[WARNING: SPOILERS if you haven’t completed The Office]
Throughout The Office television series, viewers are introduced to numerous characters, each with their own individual storylines and developmental tracts. Perhaps no characters are more important to the show than Jim, the humorous and slacking salesman, and Pam, the ambitious and kindhearted receptionist. Over time, the two characters go from work friends to husband and wife.
This creates an interesting span of events for the relationship to go through over the nine seasons. Throughout the beginning of the show, Jim’s love for Pam is nothing short of unconditional. Pam, despite hiding her feelings while engaged to another man, later admits that she too loves Jim. This creates a fairy-tale type love sequence that fans of the show loved to watch and longed for in their own lives.

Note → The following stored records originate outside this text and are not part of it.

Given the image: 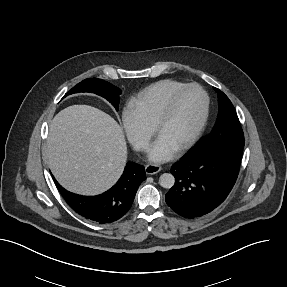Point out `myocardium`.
<instances>
[{"label": "myocardium", "instance_id": "1", "mask_svg": "<svg viewBox=\"0 0 287 287\" xmlns=\"http://www.w3.org/2000/svg\"><path fill=\"white\" fill-rule=\"evenodd\" d=\"M190 89H196L198 90L202 96H203V108H202V114L200 117V120L197 124V126L195 127V129L193 130V132L190 134V136L179 146L175 149L176 152L180 153L185 151L186 149H188L189 147H191L194 142L199 138V136L201 135V133L203 132L207 120H208V115H209V97L206 93V91L199 86L198 84H186L184 86H182L181 88L177 89L175 92H173L170 97L168 98L165 106L163 107L160 115L158 116L154 127H153V132L155 136H158L160 129L162 128V126L166 123V121L169 119L173 107H174V103L177 100V98L184 93L187 90Z\"/></svg>", "mask_w": 287, "mask_h": 287}]
</instances>
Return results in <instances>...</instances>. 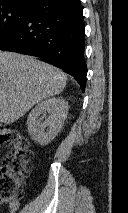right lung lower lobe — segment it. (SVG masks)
Listing matches in <instances>:
<instances>
[{
    "mask_svg": "<svg viewBox=\"0 0 128 213\" xmlns=\"http://www.w3.org/2000/svg\"><path fill=\"white\" fill-rule=\"evenodd\" d=\"M83 9L80 0H39L0 50L46 59L68 71L85 90Z\"/></svg>",
    "mask_w": 128,
    "mask_h": 213,
    "instance_id": "98d812e1",
    "label": "right lung lower lobe"
}]
</instances>
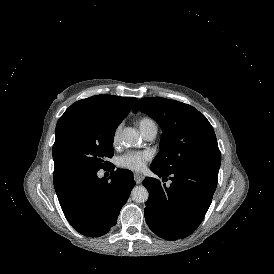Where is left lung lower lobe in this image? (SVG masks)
Returning <instances> with one entry per match:
<instances>
[{
    "instance_id": "0a47b994",
    "label": "left lung lower lobe",
    "mask_w": 274,
    "mask_h": 274,
    "mask_svg": "<svg viewBox=\"0 0 274 274\" xmlns=\"http://www.w3.org/2000/svg\"><path fill=\"white\" fill-rule=\"evenodd\" d=\"M150 169L163 181L167 176L170 187L155 178H145L143 185L149 191L144 210L150 229L166 240H177L190 235L202 222L217 187L218 172L189 168L163 171Z\"/></svg>"
}]
</instances>
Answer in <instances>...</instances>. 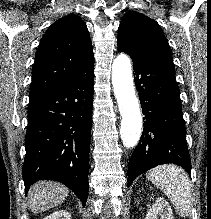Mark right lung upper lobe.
I'll use <instances>...</instances> for the list:
<instances>
[{
  "label": "right lung upper lobe",
  "instance_id": "right-lung-upper-lobe-1",
  "mask_svg": "<svg viewBox=\"0 0 211 219\" xmlns=\"http://www.w3.org/2000/svg\"><path fill=\"white\" fill-rule=\"evenodd\" d=\"M94 65L88 29L81 18L69 14L43 35L32 70L30 98L44 94Z\"/></svg>",
  "mask_w": 211,
  "mask_h": 219
}]
</instances>
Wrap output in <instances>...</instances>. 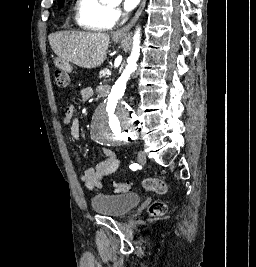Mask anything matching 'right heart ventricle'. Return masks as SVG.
I'll use <instances>...</instances> for the list:
<instances>
[{
	"instance_id": "1",
	"label": "right heart ventricle",
	"mask_w": 256,
	"mask_h": 267,
	"mask_svg": "<svg viewBox=\"0 0 256 267\" xmlns=\"http://www.w3.org/2000/svg\"><path fill=\"white\" fill-rule=\"evenodd\" d=\"M112 4V0H81L79 9L85 8L88 13L86 20L81 22V27L93 28L94 31H100L99 24L109 16ZM87 35L91 36L90 33H87Z\"/></svg>"
}]
</instances>
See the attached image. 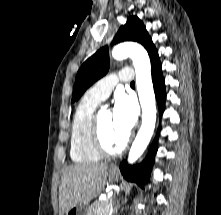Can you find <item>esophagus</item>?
<instances>
[{"label":"esophagus","mask_w":221,"mask_h":215,"mask_svg":"<svg viewBox=\"0 0 221 215\" xmlns=\"http://www.w3.org/2000/svg\"><path fill=\"white\" fill-rule=\"evenodd\" d=\"M116 168H117V166H116V165H113V166H112V169H116Z\"/></svg>","instance_id":"obj_1"}]
</instances>
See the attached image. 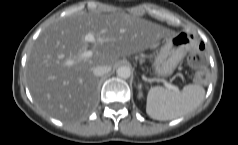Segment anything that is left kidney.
<instances>
[{
  "instance_id": "left-kidney-1",
  "label": "left kidney",
  "mask_w": 238,
  "mask_h": 145,
  "mask_svg": "<svg viewBox=\"0 0 238 145\" xmlns=\"http://www.w3.org/2000/svg\"><path fill=\"white\" fill-rule=\"evenodd\" d=\"M141 87H142L141 85L138 86V89H139L138 97H139V98H142V97H143V93H142V91H141Z\"/></svg>"
}]
</instances>
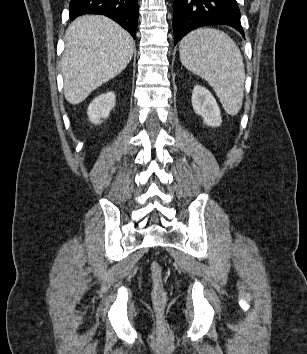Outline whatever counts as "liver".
Returning <instances> with one entry per match:
<instances>
[{"label": "liver", "instance_id": "obj_1", "mask_svg": "<svg viewBox=\"0 0 307 354\" xmlns=\"http://www.w3.org/2000/svg\"><path fill=\"white\" fill-rule=\"evenodd\" d=\"M64 40L61 60L64 95L73 105L121 73L132 59L135 47L126 30L101 15L75 19Z\"/></svg>", "mask_w": 307, "mask_h": 354}]
</instances>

But as the show made a few changes in the late seasons, namely the loss of main character and manager Michael Scott, the writers were lacking ideas and had to change things up a bit.
Jim, who has been portrayed as the ideal husband, was changed to add more tension. His slacker characteristics were exploited into pure dishonesty.
Jim’s most lovable attributes were suddenly toxic. He became very secretive. The biggest cause of this is how he goes from being the perfect team with Pam to being perpetually dishonest; for example, when one of Jim’s old colleagues decides to create a startup with the idea that Jim was influential in coming up with. Jim initially declines to be involved, but a few episodes later, he stays late after work and calls his friend to ask if he can still join. He joins, which leads to a few problems because the job is in Philadelphia, while he and Pam and their two children still live in Scranton, which is a few hours away. He also cannot quit his current job, which leads to him hiding the job from Pam.
He doesn’t tell Pam until after telling everyone else, which is just not a good move by anyone, and certainly not expected by someone like Jim. He then talks with Pam, and they together decide to invest in this startup. But once again Jim goes by his own individual judgment and puts in twice the agreed investment amount. Pam is noticeably upset at Jim, but he does nothing to apologize.
Jim acts selfishly throughout the entire season 9, and it takes nothing short of Pam being the perfect wife to save the marriage. At first glance, it may seem that this is an extreme character change, but Jim does actually show a flash of this behavior in an earlier season, as he goes behind her back to purchase a house.
His parents decide to sell their home and Jim makes an offer to purchase it from them. He doesn’t tell Pam until after buying the home and taking a mortgage. This does not appear to lead to much more stress until season 9, which is 3 seasons later.
The couple does end up going to counseling sessions in the end and ends the show being happier than ever.
But it almost ended very badly.
According to a new book by Office writer Andy Greene, the writers had planned for the couple to divorce in the final season. John Krasinski, who plays Jim, and showrunner Greg Daniels were both on board with it. Krasinski explained:
“My whole pitch to Greg was that we’ve done so much with Jim and Pam, and now, after marriage and kids, there was a bit of a lull there, I think, for them about what they wanted to do. For me it was, ‘Can you have this perfect relationship go through a split and keep it the same?’ which of course you can’t.”
The writers began to move towards this outcome, but superfans caught on and wrote in their complaints, and the idea was scrapped. The couple remained happy throughout the conclusion of the series.
It’s interesting to watch the Jim-Pam storyline play out through nine seasons. As with any love story, there are plenty of ups and downs, and Jim and Pam, despite being considered the perfect couple by so many fans and viewers, are just like anyone else in the end.